Johnny read haltingly from a piece of paper containing questions, obviously written by someone else, that he was supposed to ask me. I could tell by the look on his face that he had no idea what I was talking about when I gave the answers. I glanced at my watch, already starting to get pissed off that I had taken half a day off for this bull****.

"Okay, now we're going to do something else a little different," said Johnny, who at this point was a lot more uncomfortable than I was, what with not knowing what he was doing, and having a pissed off deaf guy glaring at him from six feet away. "We're going to call the client and have you talk to her. I can't tell you who the client is." Oh, great, I thought. Could this get any more lame?

So Johnny calls the client and explains to her that he is going to have her ask me the questions. He handed the phone over to me, and the woman on the other end, who I'm pretty sure was with U.S. Bancorp, exchanged pleasantries with me. Then the real interview began.

"So, you write Java servlets?"

"Huh?"

"You write Java servlets?"

"No."

"Oh. We're looking for someone that writes Java servlets."

Soon, I was handing the phone back to Johnny, who was apologizing profusely to the client.

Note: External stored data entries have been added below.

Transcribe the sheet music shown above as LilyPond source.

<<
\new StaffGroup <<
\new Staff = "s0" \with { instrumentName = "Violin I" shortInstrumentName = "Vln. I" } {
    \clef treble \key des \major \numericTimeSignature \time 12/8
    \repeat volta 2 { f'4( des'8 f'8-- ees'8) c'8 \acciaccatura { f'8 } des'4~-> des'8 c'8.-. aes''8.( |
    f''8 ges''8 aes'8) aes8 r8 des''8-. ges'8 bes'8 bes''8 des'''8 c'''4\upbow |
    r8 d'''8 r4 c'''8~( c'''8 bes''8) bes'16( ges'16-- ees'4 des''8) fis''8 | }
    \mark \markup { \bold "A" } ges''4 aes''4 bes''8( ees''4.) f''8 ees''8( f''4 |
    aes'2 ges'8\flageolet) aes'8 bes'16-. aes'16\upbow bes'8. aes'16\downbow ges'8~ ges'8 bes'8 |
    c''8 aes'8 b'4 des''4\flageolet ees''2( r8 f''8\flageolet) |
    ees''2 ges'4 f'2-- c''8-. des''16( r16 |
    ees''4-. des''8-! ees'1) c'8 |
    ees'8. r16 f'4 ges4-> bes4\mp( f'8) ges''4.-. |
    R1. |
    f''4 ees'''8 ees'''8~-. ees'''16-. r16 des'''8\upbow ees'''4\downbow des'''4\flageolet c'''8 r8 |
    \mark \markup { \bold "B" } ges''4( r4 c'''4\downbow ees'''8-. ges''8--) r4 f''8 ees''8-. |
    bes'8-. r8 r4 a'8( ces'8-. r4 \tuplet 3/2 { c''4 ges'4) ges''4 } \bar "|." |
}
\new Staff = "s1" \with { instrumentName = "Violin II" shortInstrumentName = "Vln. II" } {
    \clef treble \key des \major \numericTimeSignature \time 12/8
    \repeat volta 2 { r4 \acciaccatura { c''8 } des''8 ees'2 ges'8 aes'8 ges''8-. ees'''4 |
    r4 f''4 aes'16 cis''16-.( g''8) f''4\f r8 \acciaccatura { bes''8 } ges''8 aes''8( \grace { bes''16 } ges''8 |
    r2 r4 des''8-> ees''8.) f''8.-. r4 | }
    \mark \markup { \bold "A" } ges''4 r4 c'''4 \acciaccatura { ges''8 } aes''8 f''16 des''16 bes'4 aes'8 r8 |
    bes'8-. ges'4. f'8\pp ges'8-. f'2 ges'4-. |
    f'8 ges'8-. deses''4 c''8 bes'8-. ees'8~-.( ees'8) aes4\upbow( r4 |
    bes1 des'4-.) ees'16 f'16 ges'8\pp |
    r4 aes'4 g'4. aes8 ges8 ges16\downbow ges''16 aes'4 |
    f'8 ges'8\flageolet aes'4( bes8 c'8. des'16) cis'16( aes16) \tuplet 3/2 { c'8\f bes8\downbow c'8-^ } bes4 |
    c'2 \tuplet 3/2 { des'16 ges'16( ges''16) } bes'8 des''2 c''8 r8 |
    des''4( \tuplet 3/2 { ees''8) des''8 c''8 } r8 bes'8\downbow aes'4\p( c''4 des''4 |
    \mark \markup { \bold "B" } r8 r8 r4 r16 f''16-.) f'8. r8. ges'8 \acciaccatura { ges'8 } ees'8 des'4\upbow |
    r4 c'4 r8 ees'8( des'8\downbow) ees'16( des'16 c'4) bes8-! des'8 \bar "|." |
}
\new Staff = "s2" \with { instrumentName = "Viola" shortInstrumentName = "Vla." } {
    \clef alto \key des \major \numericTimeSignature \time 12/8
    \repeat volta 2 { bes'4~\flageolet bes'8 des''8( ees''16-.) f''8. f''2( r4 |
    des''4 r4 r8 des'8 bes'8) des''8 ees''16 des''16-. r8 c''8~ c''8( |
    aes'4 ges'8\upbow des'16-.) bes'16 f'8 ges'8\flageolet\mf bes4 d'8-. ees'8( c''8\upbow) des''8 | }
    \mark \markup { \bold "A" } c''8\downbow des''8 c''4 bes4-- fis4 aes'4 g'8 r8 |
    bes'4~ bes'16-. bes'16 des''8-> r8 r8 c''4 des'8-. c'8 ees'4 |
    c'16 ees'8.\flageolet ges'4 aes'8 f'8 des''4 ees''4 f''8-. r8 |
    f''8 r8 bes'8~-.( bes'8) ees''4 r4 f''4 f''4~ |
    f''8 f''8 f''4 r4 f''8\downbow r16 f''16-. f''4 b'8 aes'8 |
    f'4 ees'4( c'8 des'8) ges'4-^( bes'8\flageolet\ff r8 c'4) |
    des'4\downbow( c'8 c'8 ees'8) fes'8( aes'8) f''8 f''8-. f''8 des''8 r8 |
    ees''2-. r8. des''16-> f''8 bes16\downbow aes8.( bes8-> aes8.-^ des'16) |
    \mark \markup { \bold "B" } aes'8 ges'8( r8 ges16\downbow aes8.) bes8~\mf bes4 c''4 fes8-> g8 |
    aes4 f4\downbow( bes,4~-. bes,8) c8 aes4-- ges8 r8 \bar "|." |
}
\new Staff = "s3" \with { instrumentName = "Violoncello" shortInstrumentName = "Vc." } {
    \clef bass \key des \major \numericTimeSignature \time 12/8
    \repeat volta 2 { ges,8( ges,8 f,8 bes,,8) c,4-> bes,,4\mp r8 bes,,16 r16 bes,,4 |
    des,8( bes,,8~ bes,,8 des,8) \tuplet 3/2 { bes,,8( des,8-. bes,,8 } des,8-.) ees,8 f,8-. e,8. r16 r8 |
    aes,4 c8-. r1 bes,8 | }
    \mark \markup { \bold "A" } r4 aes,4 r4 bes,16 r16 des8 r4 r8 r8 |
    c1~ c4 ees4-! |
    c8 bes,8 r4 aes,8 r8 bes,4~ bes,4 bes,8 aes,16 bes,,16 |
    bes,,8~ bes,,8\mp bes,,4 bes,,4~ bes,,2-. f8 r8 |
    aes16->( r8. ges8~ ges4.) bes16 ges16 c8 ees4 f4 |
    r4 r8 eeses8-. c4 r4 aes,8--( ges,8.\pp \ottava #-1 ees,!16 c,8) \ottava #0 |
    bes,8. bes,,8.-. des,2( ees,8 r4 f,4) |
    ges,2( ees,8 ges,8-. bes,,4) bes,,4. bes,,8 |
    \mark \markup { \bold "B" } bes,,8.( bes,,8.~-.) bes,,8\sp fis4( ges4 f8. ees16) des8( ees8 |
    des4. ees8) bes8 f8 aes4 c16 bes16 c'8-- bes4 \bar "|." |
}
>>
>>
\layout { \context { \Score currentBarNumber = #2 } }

After hanging up, Johnny asked if I had filled out an application. Of course I hadn't. So off we went, back to Millenium Internet's tiny office, to get an application. At this point, I just wanted to get out of there. He handed me some 15 page application, and I asked if it would be okay if I faxed it to them. He said that would be fine, thanks for coming, have a nice day, we'll be in touch. "Don't you want to give me your fax number?" I asked. "Oh, sure," said Johnny, who was of course befuddled by this. "What's our fax number?" he asked the receptionist. By this time, Mike had simmered down enough to blurt out something resembling a phone number, which Johnny wrote on a Post-It and stuck to my application.

"Thanks," I said.

On my way out of the building, I tossed the application into a trash can.